Car Culture-Lets all go to the Drive-In!

by | Nov 10, 2020 | Uncategorized |

Let’s All Go to the Drive-In!

Welcome to Leon’s Transmissions’ Car Culture. This month we look at Drive-in theatres. The first drive-in theatre was opened Tuesday, June 6th, 1933 in Camden, New Jersey. The price of admission was $.25 cents per car plus $.25 cents per person. The Drive-in was the creation of Richard Hollingshead. He worked at his dad’s “Whiz Auto Products” store. Richard had a hankering to invent something that combined two of his favorite interests: cars and movies. Originally, sound was provided by large speakers mounted around the parking area. Later, in the 1940’s RCA developed smaller speakers that would hang on your car window.

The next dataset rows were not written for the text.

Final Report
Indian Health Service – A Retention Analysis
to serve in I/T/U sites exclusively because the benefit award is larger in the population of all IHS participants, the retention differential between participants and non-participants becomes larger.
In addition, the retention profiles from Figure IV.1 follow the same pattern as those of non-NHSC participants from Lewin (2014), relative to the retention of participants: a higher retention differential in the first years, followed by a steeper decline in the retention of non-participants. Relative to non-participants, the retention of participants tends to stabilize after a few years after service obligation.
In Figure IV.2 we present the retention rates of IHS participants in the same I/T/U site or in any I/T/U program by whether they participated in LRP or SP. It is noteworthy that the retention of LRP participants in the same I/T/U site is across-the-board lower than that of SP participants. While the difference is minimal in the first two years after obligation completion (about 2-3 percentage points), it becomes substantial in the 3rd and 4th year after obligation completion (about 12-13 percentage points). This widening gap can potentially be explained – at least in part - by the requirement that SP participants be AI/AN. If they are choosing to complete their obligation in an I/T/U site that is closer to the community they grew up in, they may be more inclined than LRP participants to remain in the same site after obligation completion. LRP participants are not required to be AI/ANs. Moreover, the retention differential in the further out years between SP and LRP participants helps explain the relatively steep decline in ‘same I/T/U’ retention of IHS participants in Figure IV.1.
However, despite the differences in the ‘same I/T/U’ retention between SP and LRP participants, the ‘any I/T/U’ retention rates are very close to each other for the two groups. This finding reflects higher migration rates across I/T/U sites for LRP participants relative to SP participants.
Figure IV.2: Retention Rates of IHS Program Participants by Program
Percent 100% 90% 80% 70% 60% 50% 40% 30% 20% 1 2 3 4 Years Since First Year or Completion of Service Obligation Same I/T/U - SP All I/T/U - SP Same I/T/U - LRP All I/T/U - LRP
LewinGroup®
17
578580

Further inventions were a clip that you would attach to your car antenna allowing sound to play through your car radio. This design accounted for many dead batteries at the end of the movie, and no doubt, a good excuse for teenagers to tell their parents as to why they were late. Soon the drive-in movie theater nickname “Passion Pit” was born! The 1950’s were the height of the drive-in’s popularity. Families would pack the car with kids in pajamas and mom didn’t need to get all dressed up to enjoy a night out. The 1970’s saw the decline of the drive-in. Many became swap meets while others were torn down. Despite claims that drive-ins are making a comeback, 2017 shows only 330 drive-ins in the United States still operating. During their peak in the 1950’s there were over 4,000. Many of us have fond memories of the neon-lit “Van Nuys Drive-in,” “The Reseda Drive-in,” and the“Winnetka 4 Drive-in,” located in Chatsworth.